JurnalPatroliNews – Jakarta, – Terkait putusan Judicial Review UU Nomor 7 Tahun 2020, tentang Mahkamah Konstitusi (MK), Anwar Usman, Ketua MK, mengatakan, dirinya tidak perlu mundur. Namun demikian, suara Anwar Usman, kalah dengan Hakim Konstitusi lainnya, sehingga Anwar Usman harus mundur.

Hal itu bermula, saat Dewan Perwakilan Rakyat (DPR) RI, merevisi UU MK, lalu diundangkan menjadi UU Nomor 7 Tahun 2020. Pada Salah satu point perubahan UU itu adalah, soal masa Jabatan Hakim Konstitusi.

Pada UU lama: masa Jabatan Hakim Konstitusi dikocok ulang per lima tahun dan maksimal 2 periode. Dalam UU baru: 15 tahun tanpa kocok ulang, atau pensiun di usia 70 tahun.

Lalu bagaimana dengan masa Jabatan Ketua MK dan Hakim MK?
poin Pasal 87 huruf a berbunyi: Hakim Konstitusi, yang saat ini menjabat sebagai Ketua atau Wakil Ketua Mahkamah Konstitusi, tetap menjabat sebagai Ketua atau Wakil Ketua Mahkamah Konstitusi sampai dengan masa Jabatannya berakhir berdasarkan ketentuan undang-undang ini.

Diketahui, Sejumlah nama/kelompok Masyarakat, menggugat UU MK yang baru itu. Masyarakat melakukan Judicial Review UU MK tersebut.

Alhasil, MK menilai Pasal 87 huruf a itu dinilai melanggar konstitusi. Pasalnya, kehendak pembentuk UU hanya mengubah masa Jabatan Hakim Konstitusi, bukan Jabatan Ketua MK dan Wakil Ketua MK.

“Menyatakan Pasal 87 huruf a UU Nomor 7 Tahun 2020 bertentangan dengan UUD 1945,” ujar Anwar Usman, Ketua MK, dalam sidang yang disiarkan kanal YouTube MK, Senin (20/6/22).

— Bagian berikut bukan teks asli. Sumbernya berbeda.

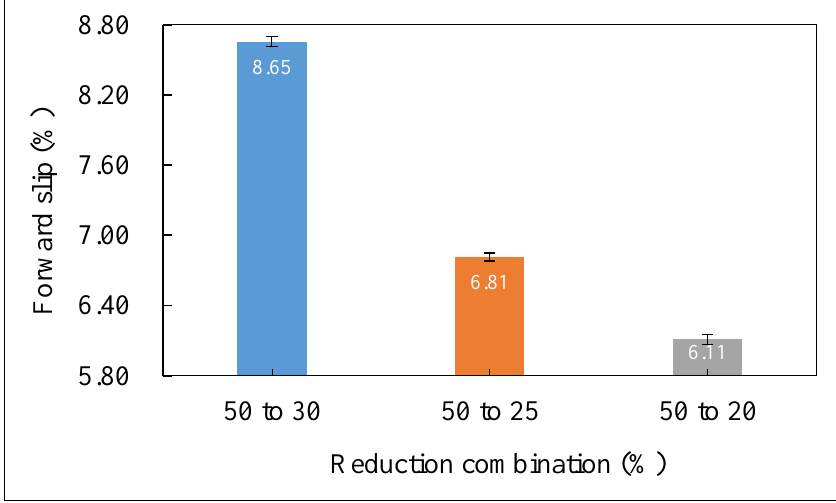
Figure 6. Forward slip versus reduction for the rolling phase with thicker thickness.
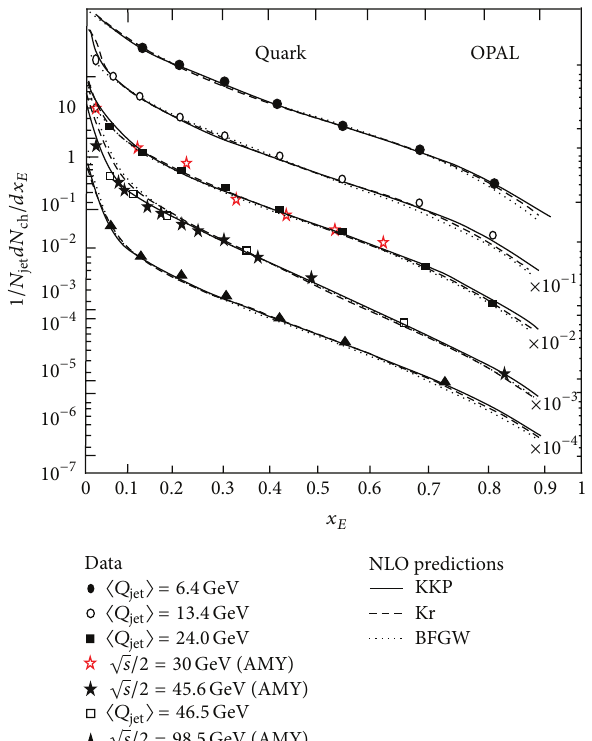
Figure 12: Dependency of the fragmentation functions of quark jets to 𝑥 𝐸 in different scales at different c.m. energies [12–15].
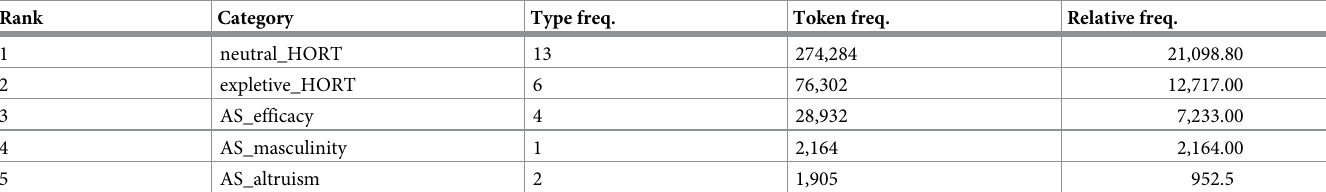
Table 3. Functional subcategories of pro-mask hashtags ranked by relative frequency. Rank Category Type freq. Token freq.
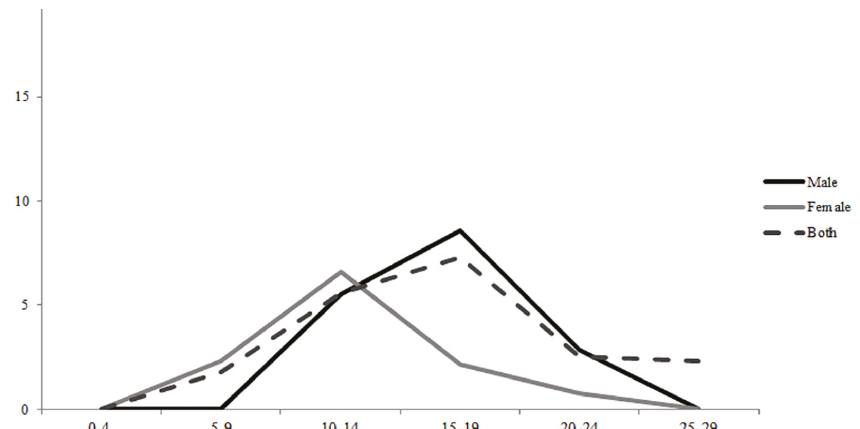
Figure 1 – Age-specific incidence rates (ASIR) of Osteosarcoma in children, adolescents and young adults in Brazil, according to gender and age group.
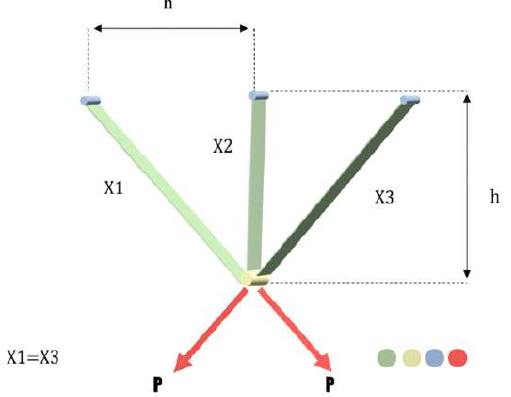
Figure 9. A schematic view of the three-bar truss design problem.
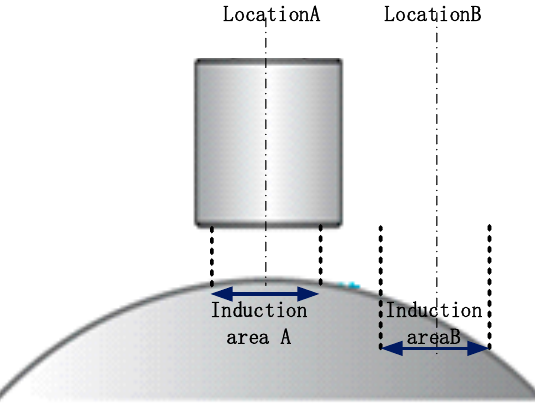
Figure 8. Nonlinear analysis of capacitive displacement sensor.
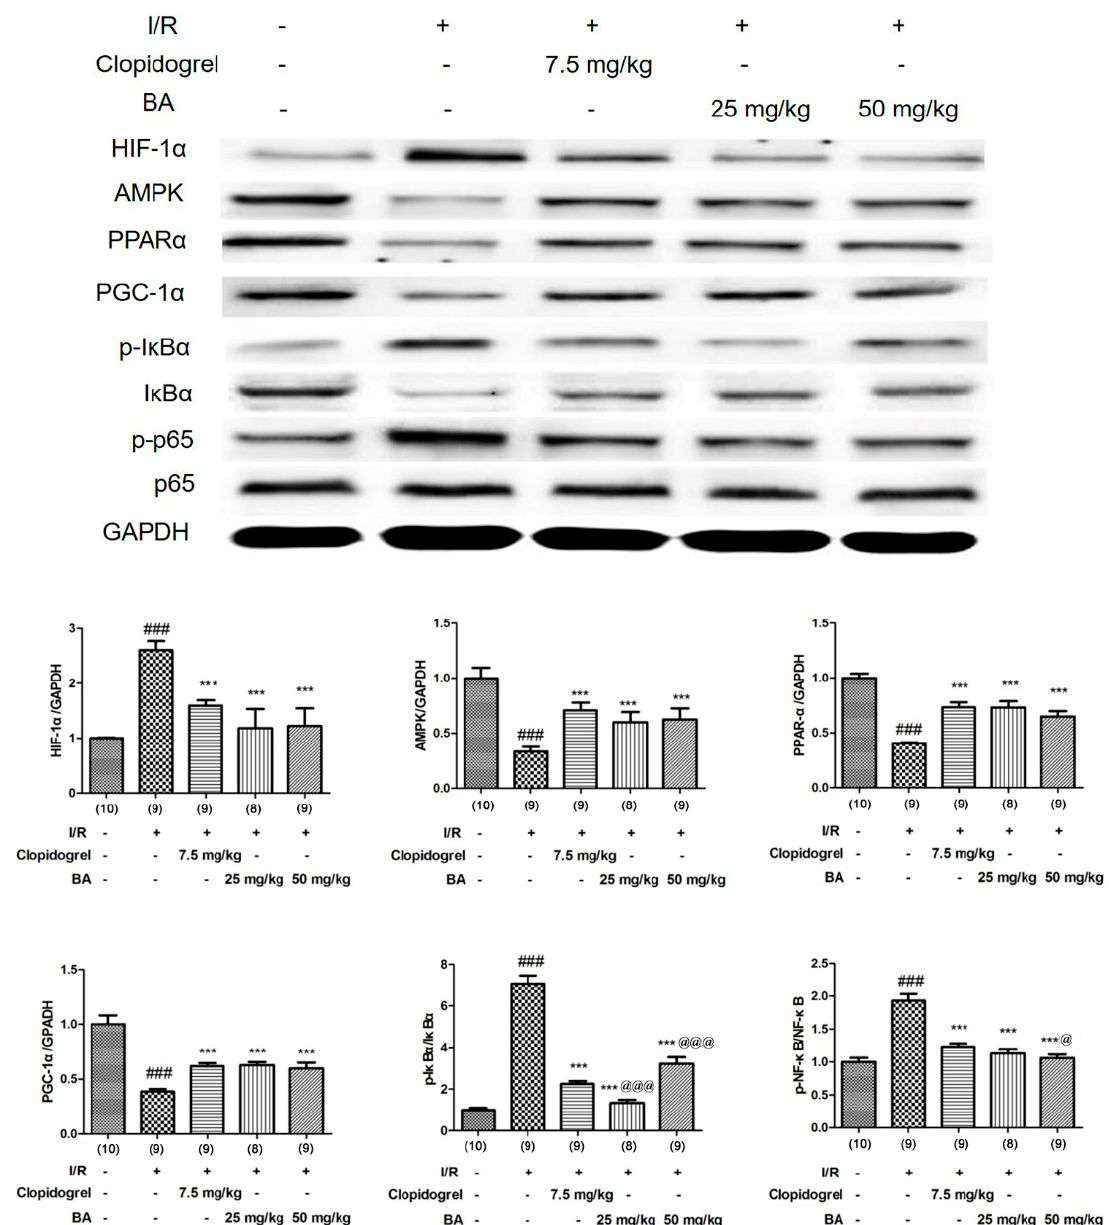
Figure 7. The influence of BA on HIF-1 α , adenosine monophosphate-activated protein kinase (AMPK), perixisome proliferation-activated receptor alpha (PPAR- α ), peroxisome proliferator-activated receptor γ coactivator-1 alpha (PGC-1 α ), I κ B α and NF- κ Bp65 in brain tissues compared with sham rats (### p < 0.001), compared with I / R group (*** p < 0.001) and compared with clopidogrel group (@ p < 0.05 and @@@ p < 0.001). The Arabic number in brackets represent the numbers of animals in each group.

Anwar Usman, dalam putusan itu, menyatakan, dissenting opinion. Menurutnya, Dirinya tidak perlu mundur, dan Pasal 87 ayat a dinilainya Konstitusional.

“Pasal 87 huruf a, menyangkut masa Jabatan Ketua dan Wakil Ketua MK, karena jabatan dimaksud, merupakan bagian dari hak memilih dan dipilih dari para Hakim Konstitusi, maka sudah selayaknya dan sewajarnya, jika persoalan tersebut dikembalikan kepada pemangku hak, yakni para hakim konstitusi,” lanjut Anwar.

Meskipun dapat dipahami, bahwa kehendak para pembentuk UU, berkeinginan untuk menjaga proses Transisional kepemimpinan di MK, dapat berjalan dengan baik dan lancar.

“Namun, keinginan tersebut harus tetap dikembalikan kepada pemangku hak,” katanya.

Ia pun menyampaikan pendapatnya, agar Transisi kepemimpinan di MK, dapat berjalan dengan baik dan lancar, tanpa mengurangi Hak memilih dan dipilihnya.

“Tanpa mengurangi hak memilih dan dipilih yang dimiliki oleh 9 Hakim Konstitusi yang telah memenuhi syarat, sebagaimana diuraikan pada ketentuan peralihan Pasal 87 huruf b UU Nomor 7/2022 di atas,” sebutnya.

Namun Dissenting Opinion, tetaplah Dissenting Opinion. Karena, suara terbanyak menginginkan Pasal 87 huruf a dihapuskan. Sehingga, Anwar Usman dan Wakilnya, Aswanto, harus mundur dari kursi Ketua MK dan Wakil Ketua MK. Akan tetapi, sebagai Hakim Konstitusi, keduanya tidak perlu mundur.

Enny Nurbaningsih, Hakim Konstitusi, saat membacakan putusan, menyebut, Jabatan Ketua MK dan Wakilnya, tetap sah, sampai dengan dipilihnya Ketua Dan Wakil Ketua yang baru.